使用 ggplot2 自定义森林图。不能有多个组,CI越过下限

Custom forest plot with with ggplot2. Can't have multiple groups, CIs cross the lower limit

我写了一个函数来根据回归结果绘制 CIs 的森林图。

我向函数 a data.frame 提供预测变量标签($label)、估计值($coef)、低值和高值 CIs($ci.low、$ci.high), 样式 ($style):

structure(list(label = structure(c(9L, 4L, 8L, 2L, 6L, 10L, 3L, 
7L, 1L, 5L), .Label = c("    - frattura esposta", "    - frattura esposta 2", 
"    - lembo di perone vs lembo corticoperiostale", "    - lembo di perone vs lembo corticoperiostale 2", 
"    - sesso maschile vs femminile", "    - sesso maschile vs femminile 2", 
"    - trauma bassa energia", "    - trauma bassa energia 2", 
"Tempo di guarigione 2:", "Tempo di guarigione:"), class = "factor"), 
    coef = c(NA, 0.812, 0.695, 1.4, 0.682, NA, 0.812, 0.695, 
    1.4, 0.682), ci.low = c(NA, 0.405, 0.31, 1.26, 0.0855, NA, 
    0.405, 0.31, 1.26, 0.0855), ci.high = c(NA, 1.82, 0.912, 
    2.94, 1.01, NA, 1.82, 0.912, 2.94, 1.01), style = structure(c(1L, 
    2L, 2L, 2L, 2L, 1L, 2L, 2L, 2L, 2L), .Label = c("bold", "plain"
    ), class = "factor")), .Names = c("label", "coef", "ci.low", 
"ci.high", "style"), class = "data.frame", row.names = c(NA, 
-10L))

我想在估计值周围显示 CIs,并在可能的情况下对预测变量进行分组。对于第一个目标,我翻转了轴并使用了误差线;对于后者,我在数据框中创建了具有标签但没有值的行。结果是:

第一个问题: 如您所见,分组标签是粗体的,并且没有任何关联的数据。 样式(正常或粗体)在样式列中定义(我打算将其自动化)。问题是这仅在所有标签都不同时才有效(请注意,我在第一张图中的每个标签上都添加了“2”以使其不同);带有重复标签的行简单地显示为空 space:

我从 "trauma bassa energia" 标签中删除了 2,它消失了。 (风格也很乱)。

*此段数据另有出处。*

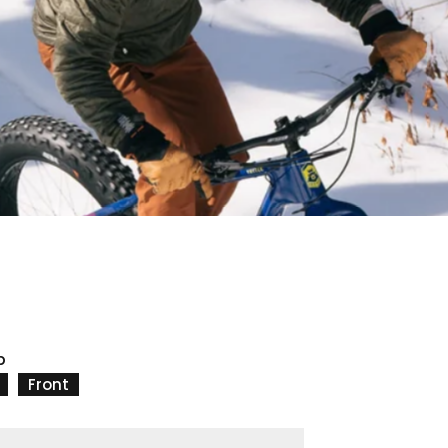
p
Front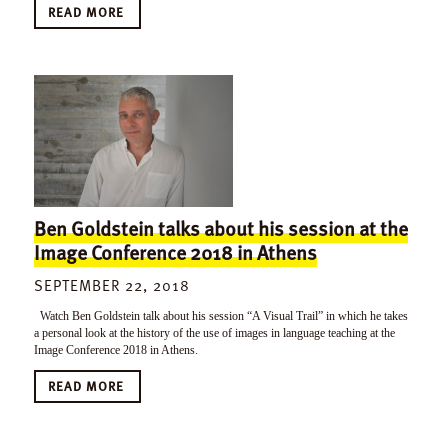
READ MORE
Ben Goldstein talks about his session at the
Image Conference 2018 in Athens
SEPTEMBER 22, 2018
Watch Ben Goldstein talk about his session “A Visual Trail” in which he takes
a personal look at the history of the use of images in language teaching at the
Image Conference 2018 in Athens.
READ MORE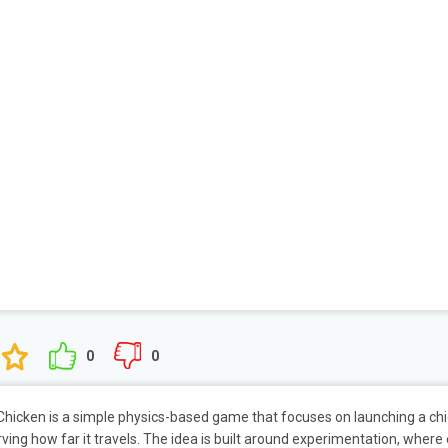
0
0
hicken is a simple physics-based game that focuses on launching a ch
ving how far it travels. The idea is built around experimentation, where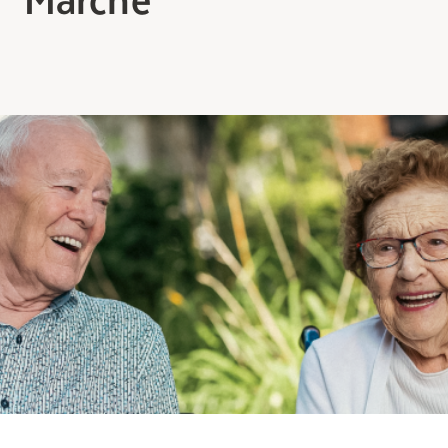
Making the Right Choice
Understanding the costs
The 6 steps in the decision
process
Arriving at your residence
Testimonials
What’s included
Your apartment
Common Areas
Activities
Businesses in the residence
Optional services
Meals
Occasional health care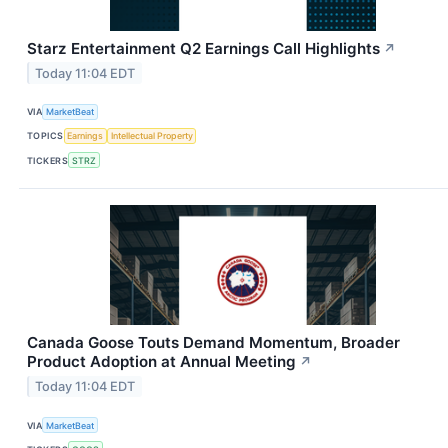
Starz Entertainment Q2 Earnings Call Highlights
↗
Today 11:04 EDT
VIA
MarketBeat
TOPICS
Earnings
Intellectual Property
TICKERS
STRZ
Canada Goose Touts Demand Momentum, Broader
Product Adoption at Annual Meeting
↗
Today 11:04 EDT
VIA
MarketBeat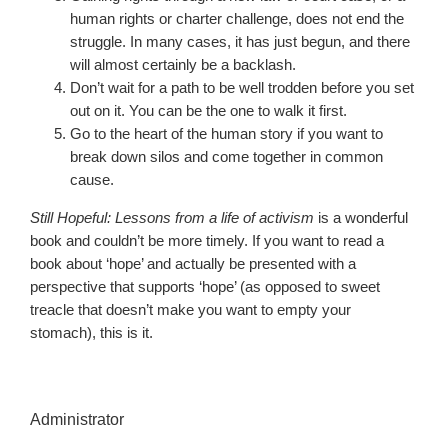
human rights or charter challenge, does not end the
struggle. In many cases, it has just begun, and there
will almost certainly be a backlash.
Don’t wait for a path to be well trodden before you set
out on it. You can be the one to walk it first.
Go to the heart of the human story if you want to
break down silos and come together in common
cause.
Still Hopeful: Lessons from a life of activism
is a wonderful
book and couldn’t be more timely. If you want to read a
book about ‘hope’ and actually be presented with a
perspective that supports ‘hope’ (as opposed to sweet
treacle that doesn’t make you want to empty your
stomach), this is it.
Administrator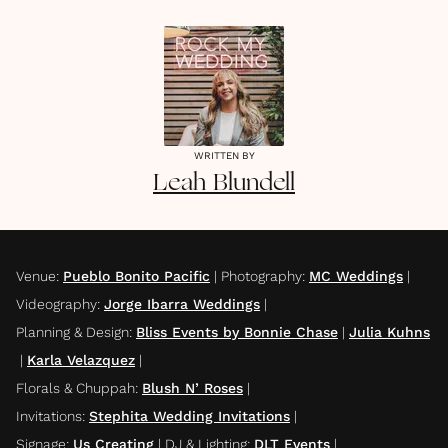
WRITTEN BY
Leah
Blundell
Venue
:
Pueblo Bonito Pacific
|
Photography
:
MC Weddings
|
Videography
:
Jorge Ibarra Weddings
|
Planning & Design
:
Bliss Events by Bonnie Chase
|
Julia Kuhns
|
Karla Velazquez
|
Florals & Chuppah
:
Blush N’ Roses
|
Invitations
:
Stephita Wedding Invitations
|
Signage
:
Us Creating
|
DJ & Lighting
:
DLT Events
|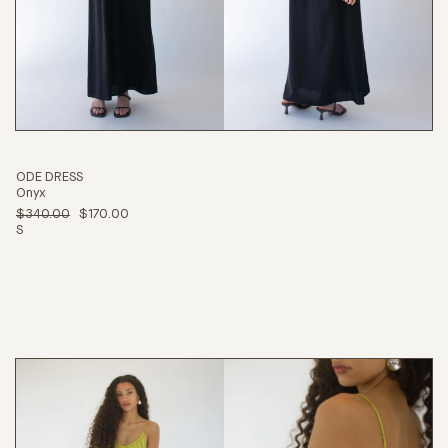
ODE DRESS
Onyx
$340.00
$170.00
S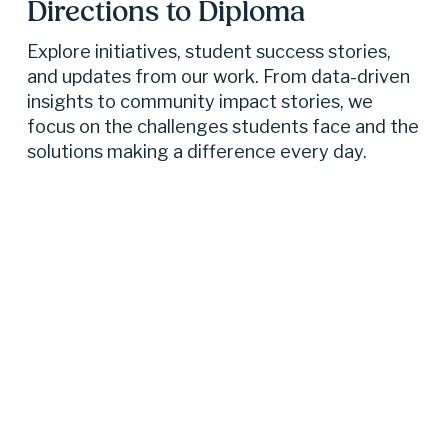
Directions to Diploma 
Explore initiatives, student success stories, 
and updates from our work. From data-driven 
insights to community impact stories, we 
focus on the challenges students face and the 
solutions making a difference every day.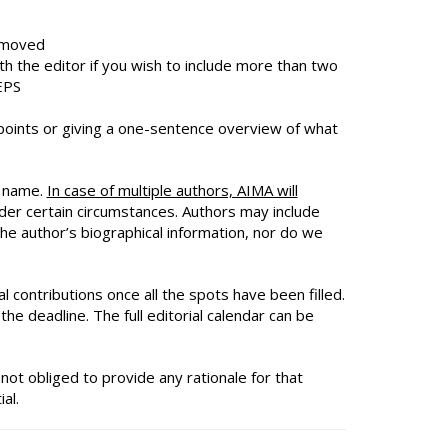
removed
th the editor if you wish to include more than two
EPS
y points or giving a one-sentence overview of what
y name.
In case of multiple authors, AIMA will
nder certain circumstances. Authors may include
e author’s biographical information, nor do we
al contributions once all the spots have been filled.
the deadline. The full editorial calendar can be
not obliged to provide any rationale for that
al.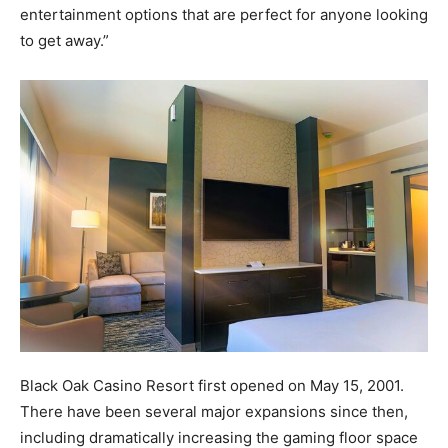
entertainment options that are perfect for anyone looking
to get away.”
Black Oak Casino Resort first opened on May 15, 2001.
There have been several major expansions since then,
including dramatically increasing the gaming floor space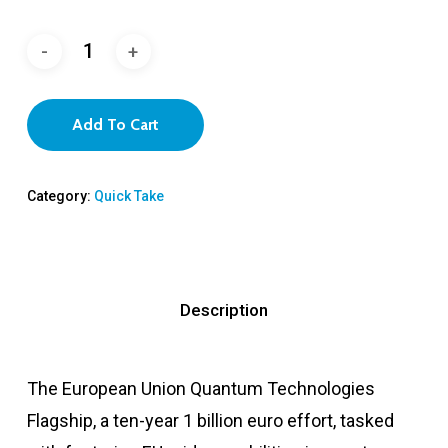
Add To Cart
Category:
Quick Take
Description
The European Union Quantum Technologies
Flagship, a ten-year 1 billion euro effort, tasked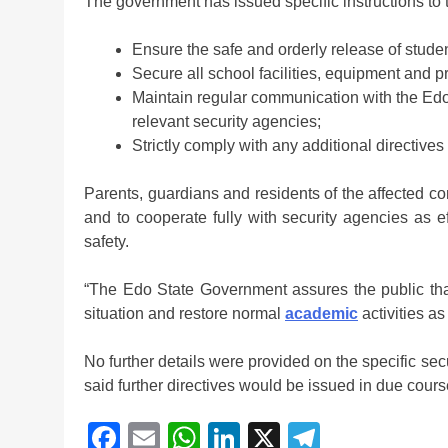
The government has issued specific instructions to th
Ensure the safe and orderly release of studen
Secure all school facilities, equipment and p
Maintain regular communication with the Edo
relevant security agencies;
Strictly comply with any additional directive
Parents, guardians and residents of the affected c
and to cooperate fully with security agencies as e
safety.
“The Edo State Government assures the public tha
situation and restore normal
academic
activities a
No further details were provided on the specific se
said further directives would be issued in due cours
Facebook
Email
WhatsApp
LinkedIn
X
Telegra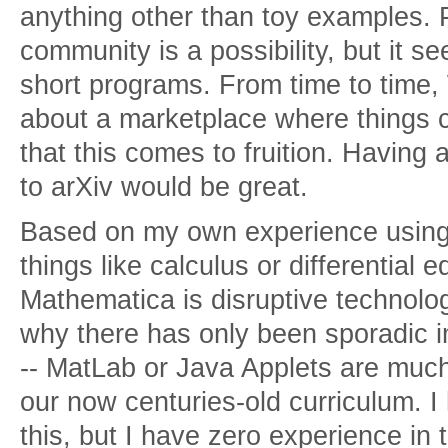
anything other than toy examples. 
community is a possibility, but it s
short programs. From time to time,
about a marketplace where things 
that this comes to fruition. Having 
to arXiv would be great.
Based on my own experience using
things like calculus or differential 
Mathematica is disruptive technolog
why there has only been sporadic i
-- MatLab or Java Applets are much
our now centuries-old curriculum. 
this, but I have zero experience in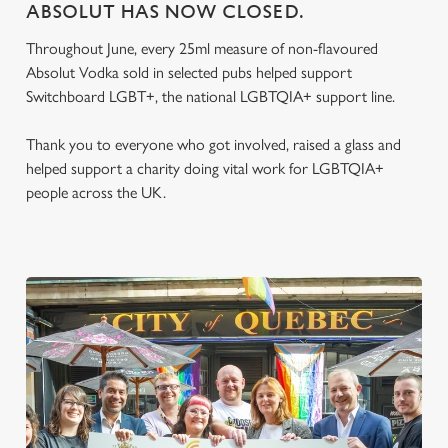
ABSOLUT HAS NOW CLOSED.
Throughout June, every 25ml measure of non-flavoured
Absolut Vodka sold in selected pubs helped support
Switchboard LGBT+, the national LGBTQIA+ support line.
Thank you to everyone who got involved, raised a glass and
helped support a charity doing vital work for LGBTQIA+
people across the UK.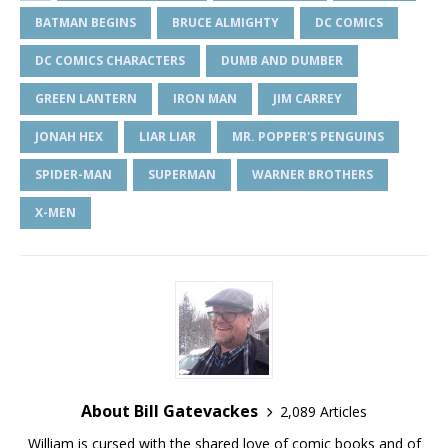
BATMAN BEGINS
BRUCE ALMIGHTY
DC COMICS
DC COMICS CHARACTERS
DUMB AND DUMBER
GREEN LANTERN
IRON MAN
JIM CARREY
JONAH HEX
LIAR LIAR
MR. POPPER'S PENGUINS
SPIDER-MAN
SUPERMAN
WARNER BROTHERS
X-MEN
About Bill Gatevackes
2,089 Articles
William is cursed with the shared love of comic books and of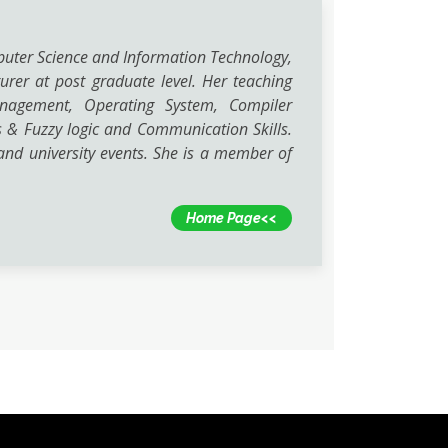
puter Science and Information Technology,
urer at post graduate level. Her teaching
Management, Operating System, Compiler
 & Fuzzy logic and Communication Skills.
nd university events. She is a member of
Home Page<<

我想找到一个分组的解决方案,甚至与我的实现大不相同,但没有重名问题。

第二个问题: 正如您在两张图片中看到的那样,较低的 CI 条穿过零,这是赔率比(并且考虑到我使用的数据框中的数字)这是不可能的。

这是我的代码:

forest.plot <- function(d, xlab = "Coefficients", ylab = "", exp = T, bars = T, lims = NULL){
    require(ggplot2)
    boundary <- 0
    text.pos <- -1.5
    if(is.null(lims)) lims <- c(min(d$ci.low, na.rm = T), max(d$ci.high, na.rm = T))
    p <- ggplot(d, aes(x=label, y=coef), environment = environment()) +
        coord_flip()

    if (exp == T){
        p <- p + scale_y_log10(labels = round)
        boundary <- 1
        if(xlab == 'Coefficients') xlab <- 'Odds Ratios'
    }

    p <- p + geom_hline(yintercept = boundary, lty=2, col = 'darkgray', lwd = 1)

    if (bars == T) {
        text.pos <- -2
        p <- p +
            geom_bar(aes(fill = coef > boundary), stat = "identity", width = .3) +
            geom_errorbar(aes(ymin = ci.low, ymax = ci.high, lwd = .5), colour = "dodgerblue4", width = 0.05)
    }
    else p <- p + geom_errorbar(aes(colour = coef > boundary, ymin = ci.low, ymax = ci.high, width = .05, lwd = .5))

    if (!is.null(d$style)) style <- d[['style']] else style <- rep('plain', nrow(d))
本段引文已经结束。